HOW TO COMPLETE THIS TASK:
The copy you produce must hold every record exactly, and none of the images.

THE DATA:
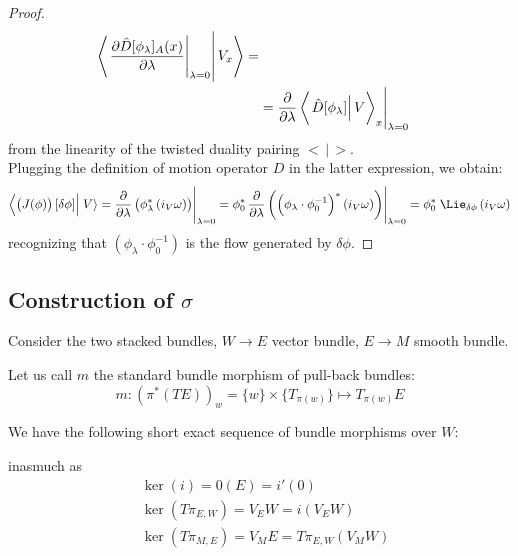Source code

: \documentclass[a4paper,12pt,fleqn]{scrartcl}  %
\begin{document}
\begin{proof}
\begin{align*}
		\left\langle\left.		
		\eval{\dfrac{\partial \hat{D}[\phi_\lambda]_A(x)}{\partial \lambda}}_{\lambda=0}
		\right\vert
		 V_x \right\rangle = \\
		 &=
		 \eval{
		 	\dfrac{\partial}{\partial \lambda}
		\left\langle\left.			 	
		 	\hat{D}[\phi_\lambda]
		 			\right\vert
		 V \right\rangle _x
		 }_{\lambda=0}
	\end{align*}
	from the linearity of the twisted duality pairing $<\,|\,>$.\\
	Plugging  the definition of motion operator $D$ in the latter expression, we obtain:
	\begin{displaymath}
				\left\langle \left(J(\phi) \right) [\delta \phi] \right\vert
		\left. V \right\rangle =
		 \eval{
		 	\dfrac{\partial}{\partial \lambda}
				\left(
					\phi^\ast_\lambda \left( i_V \omega \right) \right)
		 }_{\lambda=0}	=
		 \phi_0^\ast
		 \eval{
				\dfrac{\partial}{\partial \lambda}
				\left(
			 		\left(\phi_\lambda \cdot \phi_0^{-1}\right)^\ast
					\left( i_V \omega \right) \right)
		 }_{\lambda=0}	=
		 		\phi_0^\ast \; \Lie_{\delta \phi} \left( i_V \omega \right)
	\end{displaymath}
	recognizing that $\left(\phi_\lambda \cdot \phi_0^{-1}\right)$ is the flow generated by $\delta \phi$.
\end{proof}

\newpage
\subsection{Construction of $\sigma$}\label{Section:sigma}
Consider the two stacked bundles, $ W \rightarrow E$ vector bundle, $E \rightarrow M$ smooth bundle.
	\begin{center}
	  
	\end{center}
%
Let us call $m$ the standard bundle morphism of pull-back bundles:
\begin{displaymath}
	m : \left( \pi^\ast \left( T E \right) \right)_w = \{w\} \times \{T_{\pi(w)} \} \mapsto T_{\pi(w)} E
\end{displaymath}

We have the following short exact sequence of bundle morphisms over $W$:
	\begin{center}
	  
	\end{center}
inasmuch as
%
\begin{align*}
	&\ker(i) = 0 (E) = i' \left( 0 \right) \\
	&\ker\left( T \pi_{E,W} \right) = V_E W = i\left( V_E W \right) \\
	&\ker\left(T \pi_{M,E}\right) = V_M E = T \pi_{E,W} \left( V_M W \right) \\
\end{align*}
\end{document}
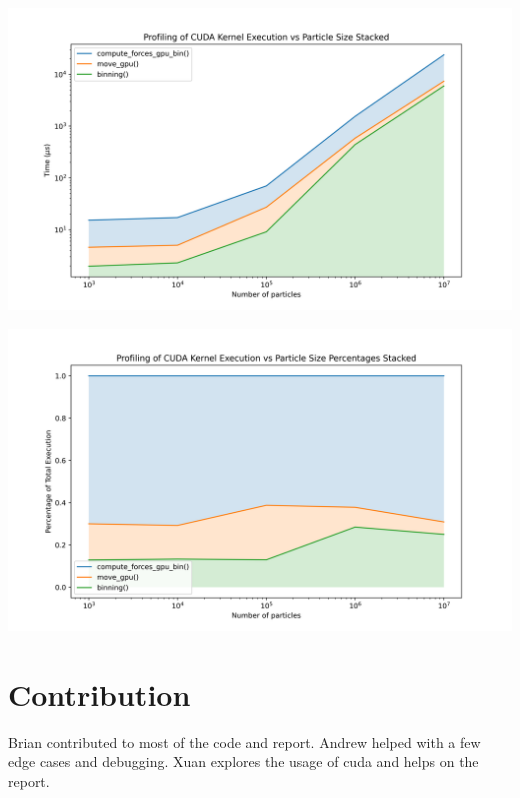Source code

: \documentclass{article}
\begin{document}
\centerline{\includegraphics[width=6in]{figures/profiling-stacked.png}}

\centerline{\includegraphics[width=6in]{figures/profiling-stacked-percentage.png}}


\section{Contribution}
Brian contributed to most of the code and report. Andrew helped with a few edge cases and debugging. Xuan explores the usage of cuda and helps on the report.
\end{document}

SOLUTION TO THIS TASK:
Source code

: \documentclass[a4paper,12pt,fleqn]{scrartcl}  %
\begin{document}
\begin{proof}
\begin{align*}
		\left\langle\left.		
		\eval{\dfrac{\partial \hat{D}[\phi_\lambda]_A(x)}{\partial \lambda}}_{\lambda=0}
		\right\vert
		 V_x \right\rangle = \\
		 &=
		 \eval{
		 	\dfrac{\partial}{\partial \lambda}
		\left\langle\left.			 	
		 	\hat{D}[\phi_\lambda]
		 			\right\vert
		 V \right\rangle _x
		 }_{\lambda=0}
	\end{align*}
	from the linearity of the twisted duality pairing $<\,|\,>$.\\
	Plugging  the definition of motion operator $D$ in the latter expression, we obtain:
	\begin{displaymath}
				\left\langle \left(J(\phi) \right) [\delta \phi] \right\vert
		\left. V \right\rangle =
		 \eval{
		 	\dfrac{\partial}{\partial \lambda}
				\left(
					\phi^\ast_\lambda \left( i_V \omega \right) \right)
		 }_{\lambda=0}	=
		 \phi_0^\ast
		 \eval{
				\dfrac{\partial}{\partial \lambda}
				\left(
			 		\left(\phi_\lambda \cdot \phi_0^{-1}\right)^\ast
					\left( i_V \omega \right) \right)
		 }_{\lambda=0}	=
		 		\phi_0^\ast \; \Lie_{\delta \phi} \left( i_V \omega \right)
	\end{displaymath}
	recognizing that $\left(\phi_\lambda \cdot \phi_0^{-1}\right)$ is the flow generated by $\delta \phi$.
\end{proof}

\newpage
\subsection{Construction of $\sigma$}\label{Section:sigma}
Consider the two stacked bundles, $ W \rightarrow E$ vector bundle, $E \rightarrow M$ smooth bundle.
	\begin{center}
	  
	\end{center}
%
Let us call $m$ the standard bundle morphism of pull-back bundles:
\begin{displaymath}
	m : \left( \pi^\ast \left( T E \right) \right)_w = \{w\} \times \{T_{\pi(w)} \} \mapsto T_{\pi(w)} E
\end{displaymath}

We have the following short exact sequence of bundle morphisms over $W$:
	\begin{center}
	  
	\end{center}
inasmuch as
%
\begin{align*}
	&\ker(i) = 0 (E) = i' \left( 0 \right) \\
	&\ker\left( T \pi_{E,W} \right) = V_E W = i\left( V_E W \right) \\
	&\ker\left(T \pi_{M,E}\right) = V_M E = T \pi_{E,W} \left( V_M W \right) \\
\end{align*}
\end{document}
Source code

: \documentclass{article}
\begin{document}
\centerline{\includegraphics[width=6in]{figures/profiling-stacked.png}}

\centerline{\includegraphics[width=6in]{figures/profiling-stacked-percentage.png}}


\section{Contribution}
Brian contributed to most of the code and report. Andrew helped with a few edge cases and debugging. Xuan explores the usage of cuda and helps on the report.
\end{document}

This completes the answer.